In the above example, we provided a custom search_func to define how the vector database is queried and how results are returned. The search_func takes three parameters: the index (i.e., the ChromaDB collection), a list of query embeddings, and the number of results to return (K). The function executes the query on the index and returns a dictionary containing the top-K relevant paper IDs and paper texts.
The keys of the dictionary returned by search_func must match the names of the fields specified in the output_attrs parameter of sem_topk(). This ensures that the results from the search function are correctly mapped to the output fields in the resulting dataset.

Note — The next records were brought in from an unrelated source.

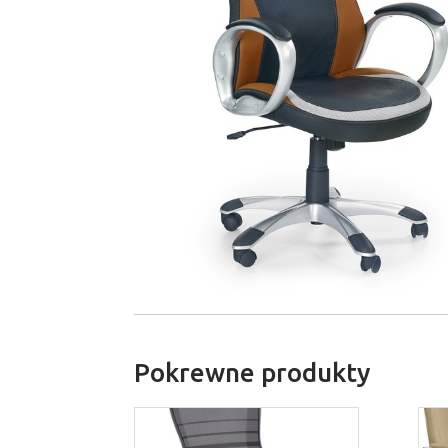
Pokrewne produkty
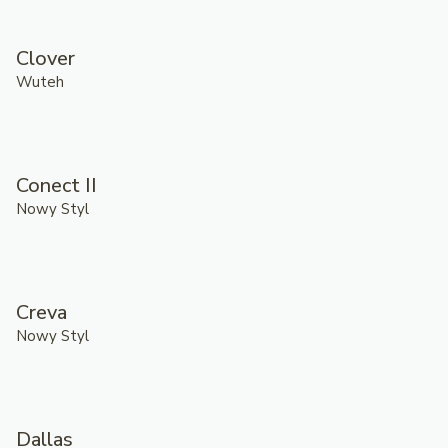
Clover
Wuteh
Conect II
Nowy Styl
Creva
Nowy Styl
Dallas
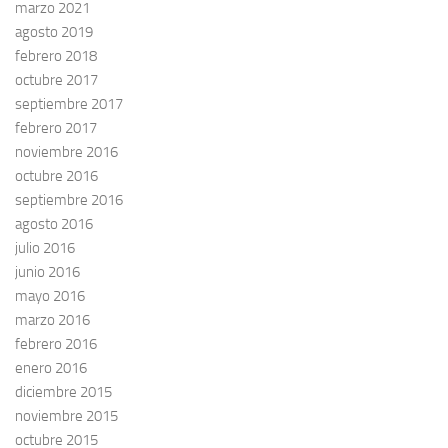
marzo 2021
agosto 2019
febrero 2018
octubre 2017
septiembre 2017
febrero 2017
noviembre 2016
octubre 2016
septiembre 2016
agosto 2016
julio 2016
junio 2016
mayo 2016
marzo 2016
febrero 2016
enero 2016
diciembre 2015
noviembre 2015
octubre 2015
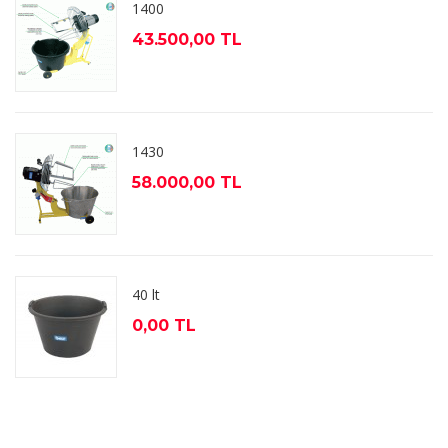
1400
43.500,00 TL
1430
58.000,00 TL
40 lt
0,00 TL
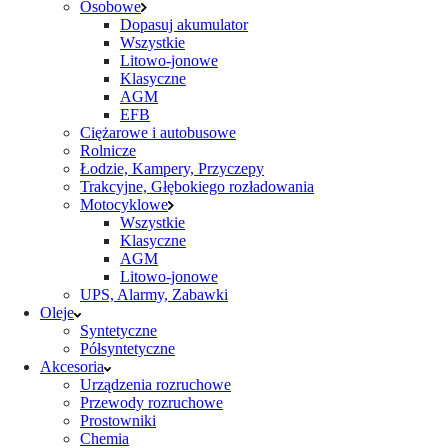
Osobowe
Dopasuj akumulator
Wszystkie
Litowo-jonowe
Klasyczne
AGM
EFB
Ciężarowe i autobusowe
Rolnicze
Łodzie, Kampery, Przyczepy
Trakcyjne, Głębokiego rozładowania
Motocyklowe
Wszystkie
Klasyczne
AGM
Litowo-jonowe
UPS, Alarmy, Zabawki
Oleje
Syntetyczne
Półsyntetyczne
Akcesoria
Urządzenia rozruchowe
Przewody rozruchowe
Prostowniki
Chemia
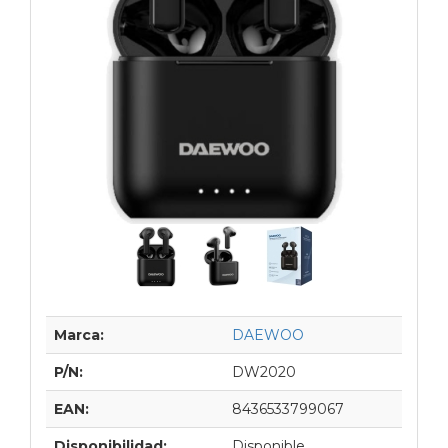
Marca:
DAEWOO
P/N:
DW2020
EAN:
8436533799067
Disponibilidad:
Disponible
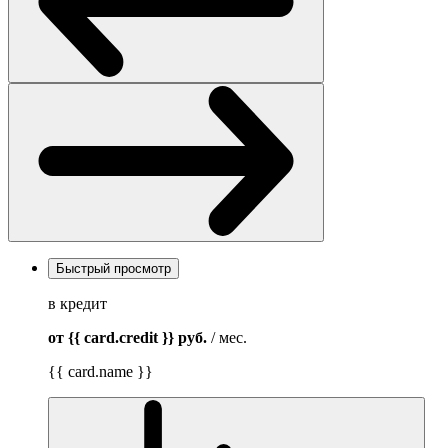
Быстрый просмотр
в кредит
от {{ card.credit }}
руб.
/ мес.
{{ card.name }}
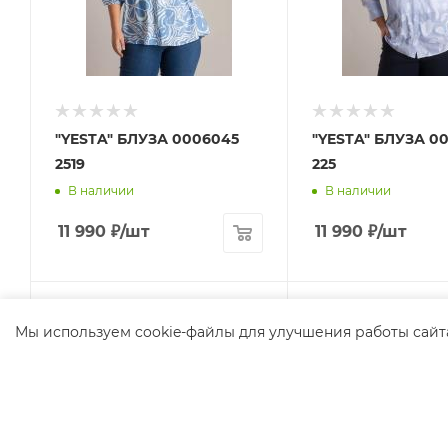
"YESTA" БЛУЗА 0006045
"YESTA" БЛУЗА 0
2519
225
В наличии
В наличии
11 990
₽
/шт
11 990
₽
/шт
Мы используем cookie-файлы для улучшения работы сайт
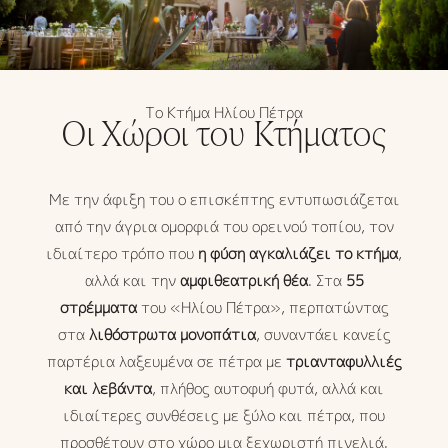
Το Κτήμα Ηλίου Πέτρα
Οι Χώροι του Κτήματος
Με την άφιξη του ο επισκέπτης εντυπωσιάζεται
από την άγρια ομορφιά του ορεινού τοπίου, τον
ιδιαίτερο τρόπο που
η φύση αγκαλιάζει το κτήμα
,
αλλά και την
αμφιθεατρική θέα
. Στα
55
στρέμματα
του «Ηλίου Πέτρα», περπατώντας
στα
λιθόστρωτα μονοπάτια
, συναντάει κανείς
παρτέρια λαξευμένα σε πέτρα με
τριανταφυλλιές
και λεβάντα
, πλήθος αυτοφυή φυτά, αλλά και
ιδιαίτερες συνθέσεις με ξύλο και πέτρα, που
προσθέτουν στο χώρο μια ξεχωριστή πινελιά.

PZ has a default search_func that can be used if the user does not provide one, however this default function will only work if the output_attrs contain a single field.
Optimizing k
Palimpzest can automatically optimize the value of k (the number of top entries to retrieve) when using the .optimize_and_run() method. For example, we can modify the previous example to optimize k as follows:
import palimpzest as pz
...
# retrieve the most relevant papers for each topic
ds = ds.sem_topk(
index=collection,
search_func=search_func,
search_attr="topic",
output_attrs=[
{"name": "paper_ids", "type": list[str], "desc": "The IDs of the top-3 most relevant papers"},
{"name": "paper_texts", "type": list[str], "desc": "The text contents of the top-3 most relevant papers"},
],
)
# execute the program
config = pz.QueryProcessorConfig(
sample_budget=15,
policy=pz.MaxQuality(),
)
output = ds.optimize_and_run(config, validator=pz.Validator(model=pz.Model.GPT_5))
print(output.to_df())
To effectively optimize k, it is recommended to provide a labeling function in the pz.Validator that can evaluate the quality of the results based on your specific criteria. In our experience, using an LLM-as-a-judge in this setting shows mixed results, as the LLM may optimize for recall instead of e.g. precision.